Au Nouveau-Brunswick, la Cour du banc de la reine a déterminé que la cour pouvait contrôler le pouvoir de nomination de la lieutenante gouverneur unilingue anglophone, une décision qui a de grandes chances d’être portée en appel.
La défense de M. Rahmouni s’appuie par ailleurs sur plusieurs textes législatifs, dont la Loi sur les services en français, le Code des droits de la personne dont une disposition confrère le pouvoir de nomination au gouvernement, ainsi que la Loi de 2009 sur la responsabilisation et la gouvernance des tribunaux décisionnels et les nominations à ces tribunaux, qui énonce certaines procédures pour la nomination de décideurs au sein de divers tribunaux administratifs, incluant celui des droits de la personne).
Le droit aux services en français devant les tribunaux en Ontario est quant à lui défini dans plusieurs lois incluant la Loi sur les services en français, la Loi sur les tribunaux judiciaires, le Code criminel ou encore la Charte canadienne des droits et libertés.
Mais la loi ne liste pas de façon exhaustive les critères qui devraient être considérés pour alimenter la décision du gouvernement lors des nominations. Le législateur aurait le pouvoir de modifier cet aspect.
L’alinéa 16(3) de la charte confère une valeur institutionnel aux engagement des règles de procédures en vigueur des tribunaux.
Dans un précédent, l’Hôpital Montfort avait perdu sa cause devant la Cour supérieure qui avait donné raison au gouvernement : il peut abroger unilatéralement une politique, sauf que la différence ici est qu’il s’agit d’un contrat avec une institution indépendante du gouvernement.
Sept arbitres bilingues capables d’offrir des services en français au TDPO
Selon les statistiques de Tribunaux décisionnels Ontario, 30 arbitres bilingues officient dans ses différentes instances, dont sept ont la capacité d’offrir des services en français au Tribunal des droits de la personne de l’Ontario (TDPO). TDO n’a pas été en mesure de préciser les délais actuels d’attente, il assure « s’efforcer de fixer la première date d’audience dans les 180 jours qui suivent la date où la requête est prête à faire l’objet d’une audience ».

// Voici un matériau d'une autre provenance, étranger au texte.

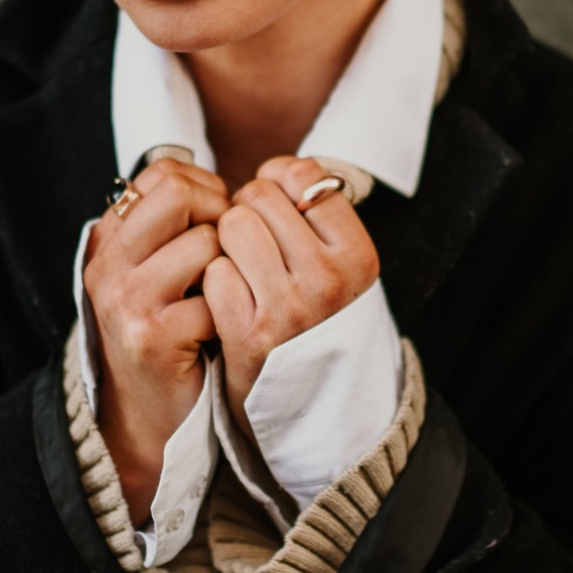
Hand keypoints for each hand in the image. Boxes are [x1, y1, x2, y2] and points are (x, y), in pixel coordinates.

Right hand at [83, 157, 228, 522]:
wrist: (151, 419)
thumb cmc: (174, 336)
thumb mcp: (160, 273)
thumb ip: (177, 227)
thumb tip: (229, 183)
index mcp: (110, 239)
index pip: (165, 173)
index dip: (207, 189)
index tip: (220, 224)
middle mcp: (107, 263)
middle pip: (179, 192)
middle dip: (221, 215)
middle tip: (231, 254)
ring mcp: (125, 299)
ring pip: (204, 241)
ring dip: (231, 267)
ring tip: (225, 298)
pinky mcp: (151, 336)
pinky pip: (216, 294)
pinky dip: (232, 311)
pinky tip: (221, 332)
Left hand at [202, 156, 381, 446]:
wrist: (317, 406)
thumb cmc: (322, 321)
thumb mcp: (343, 267)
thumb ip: (318, 213)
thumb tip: (278, 167)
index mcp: (358, 255)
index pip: (303, 177)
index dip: (278, 185)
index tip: (278, 210)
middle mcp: (329, 280)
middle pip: (259, 197)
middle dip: (246, 211)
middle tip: (252, 242)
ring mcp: (289, 308)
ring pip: (231, 226)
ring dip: (225, 242)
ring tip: (239, 267)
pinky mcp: (249, 335)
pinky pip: (214, 271)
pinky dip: (214, 280)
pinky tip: (228, 299)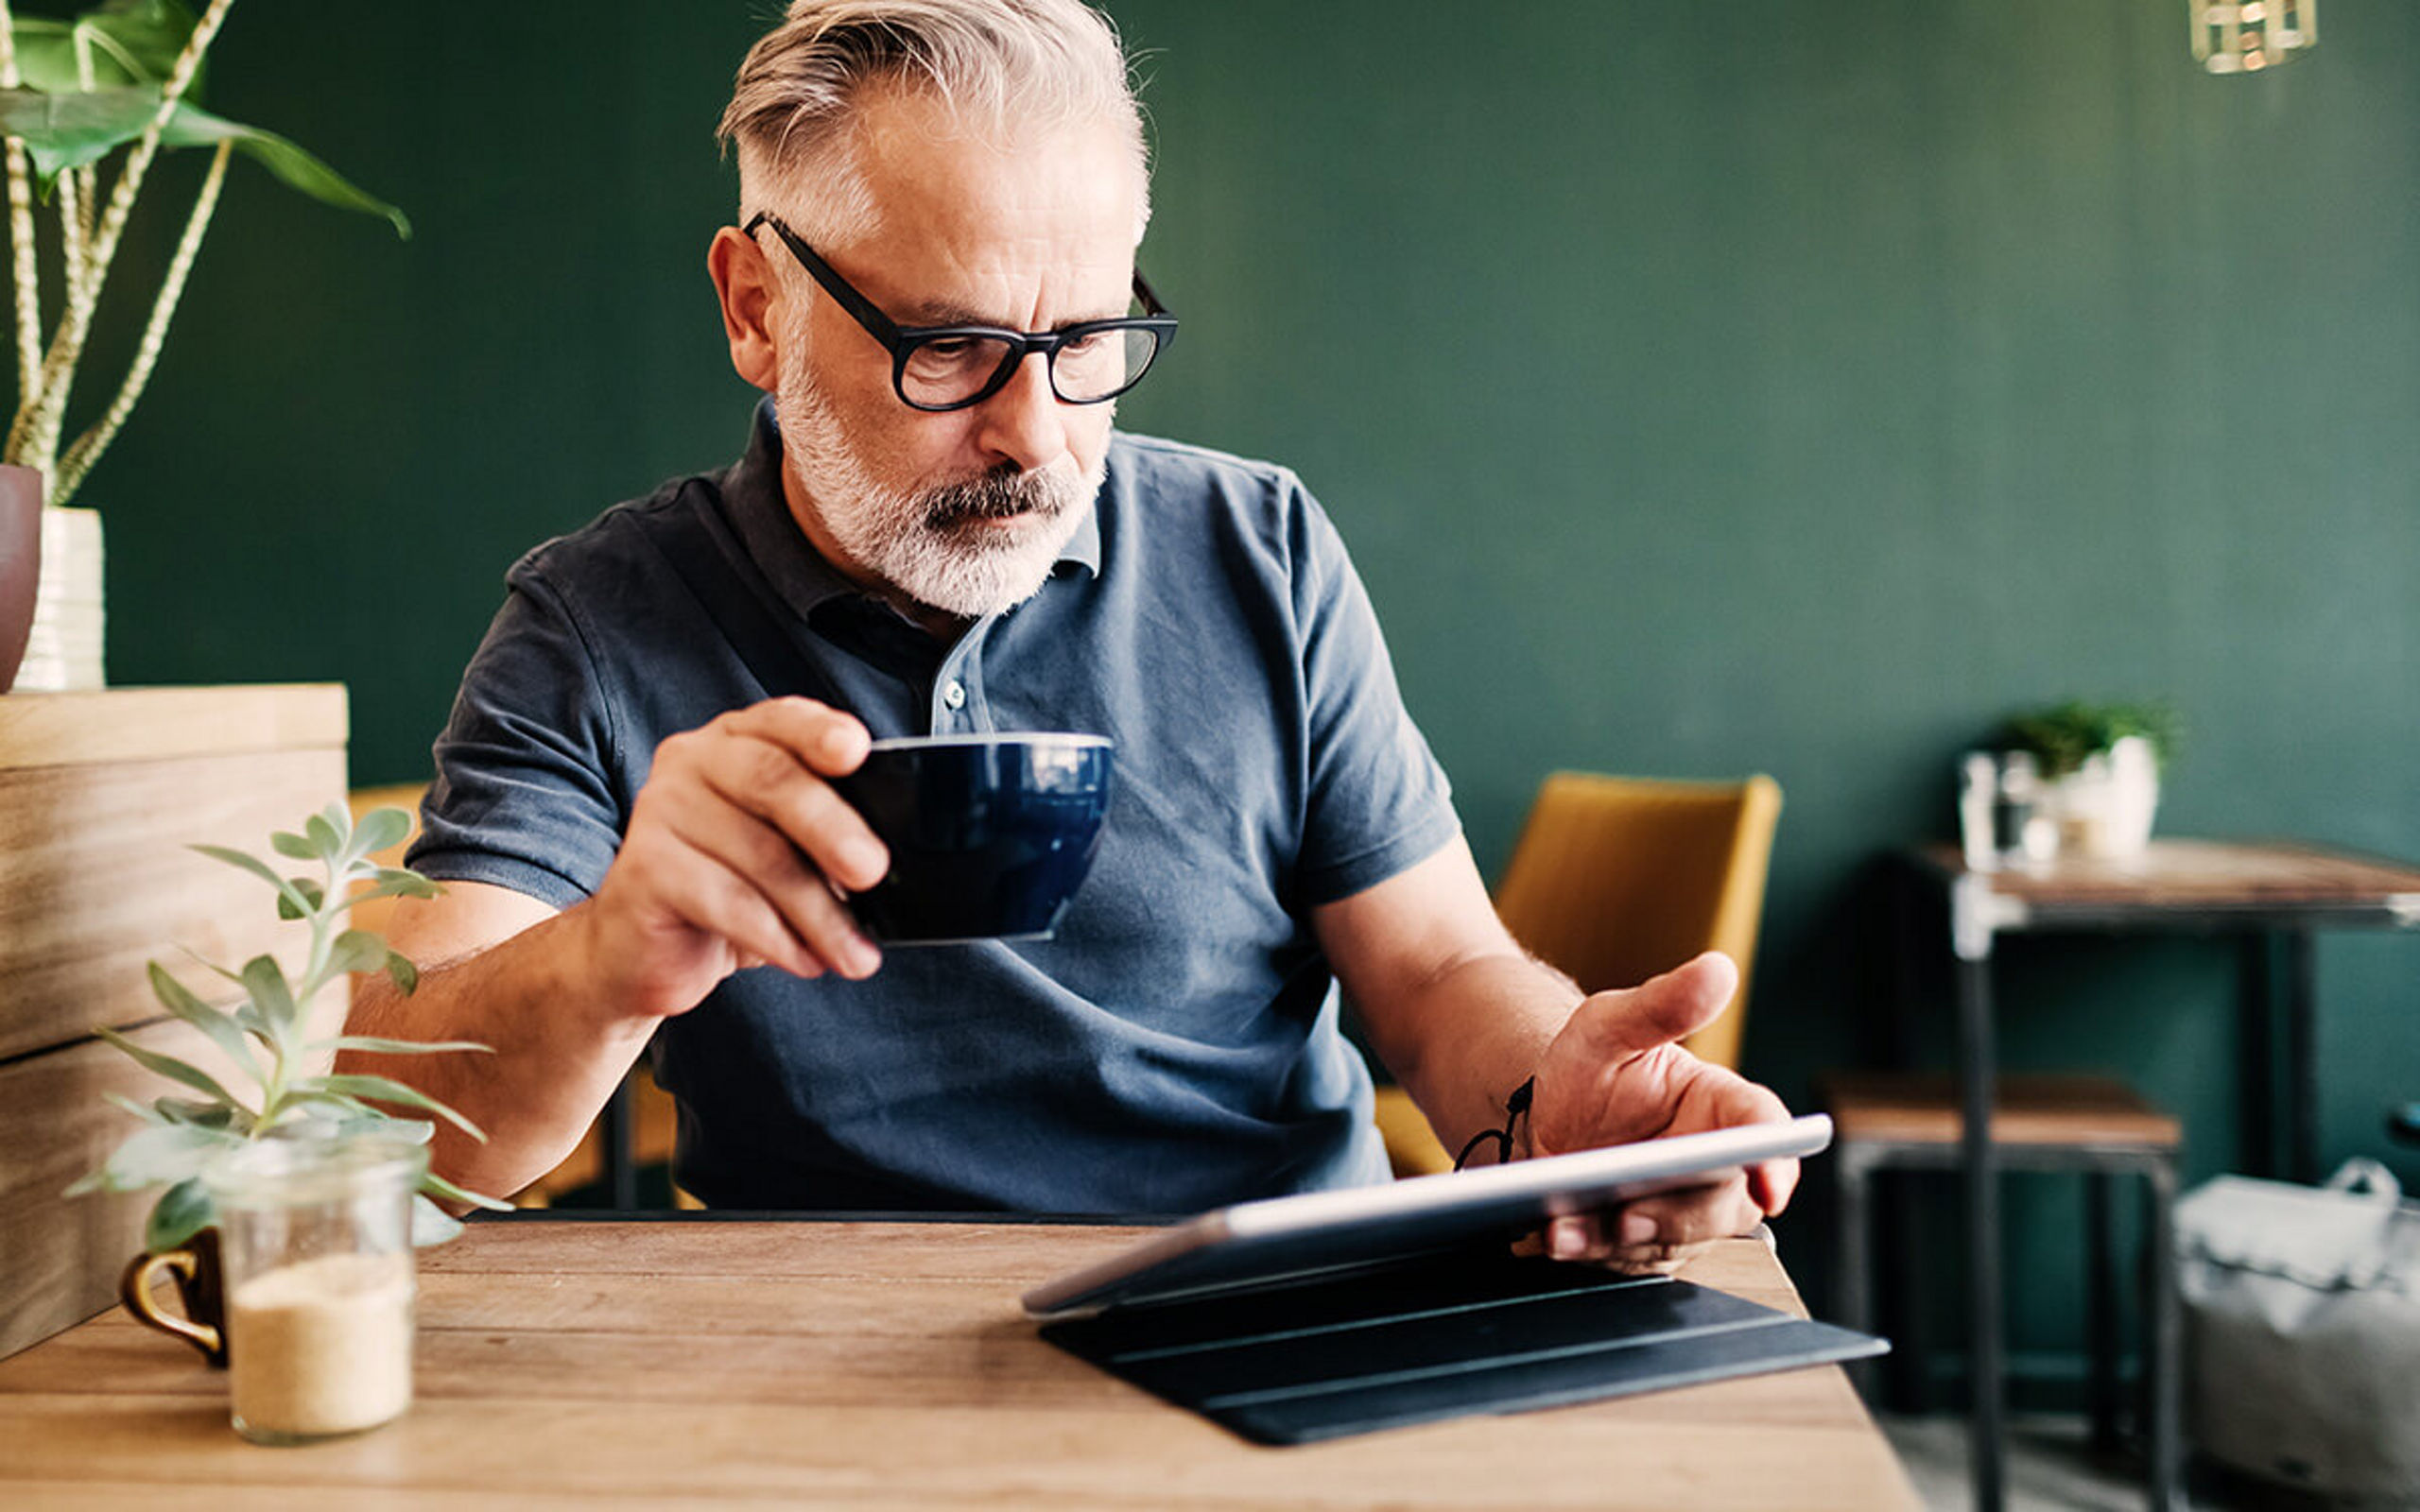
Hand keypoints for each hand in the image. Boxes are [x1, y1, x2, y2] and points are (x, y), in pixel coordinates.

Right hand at [574, 697, 890, 1019]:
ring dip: (820, 913)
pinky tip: (805, 960)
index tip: (856, 751)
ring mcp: (660, 810)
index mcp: (735, 740)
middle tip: (872, 871)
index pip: (782, 720)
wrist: (641, 949)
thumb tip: (881, 862)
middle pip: (772, 781)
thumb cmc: (727, 888)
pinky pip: (727, 902)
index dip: (819, 731)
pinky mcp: (644, 868)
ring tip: (854, 954)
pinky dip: (779, 938)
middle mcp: (692, 761)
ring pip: (760, 855)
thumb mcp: (783, 851)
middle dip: (833, 829)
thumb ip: (823, 834)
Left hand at [1518, 951, 1797, 1273]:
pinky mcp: (1643, 1244)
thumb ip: (1663, 1004)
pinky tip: (1553, 1236)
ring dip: (1622, 1239)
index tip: (1767, 1180)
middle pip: (1724, 1202)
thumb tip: (1718, 968)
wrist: (1541, 1113)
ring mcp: (1680, 1210)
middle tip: (1631, 1215)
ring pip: (1672, 1239)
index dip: (1774, 1157)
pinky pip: (1626, 1259)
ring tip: (1569, 1228)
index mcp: (1722, 1106)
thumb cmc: (1590, 1066)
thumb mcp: (1612, 1025)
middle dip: (1678, 1215)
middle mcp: (1714, 1166)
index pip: (1764, 1128)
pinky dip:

Il faut toutefois nuancer ce chiffre puisque certains arbitres sont conjointement nommés à d’autres tribunaux pour répondre aux normes en matière de services en français, ce qui complexifie le temps réel passé dans chaque tribunal pour chacun d’eux.
Les requêtes en français représentent un peu plus de 1 % du total des requêtes déposées au cours des deux dernières années, selon les données obtenues auprès de TDO.
« On a le droit d’être jugé et entendu de façon équitable » – Abdelmajid Rahmouni
« Je ne le fais pas seulement pour moi », confie M. Rahmouni, « mais pour tous les francophones de l’Ontario qui pourraient se retrouver dans cette situation. La différence de traitement et de temps d’attente entre les affaires anglophones et francophones n’est pas normal. On a le droit d’être jugé et entendu de façon équitable. J’ai confiance en cette cause juste et on a toutes les chances d’aller en profondeur ».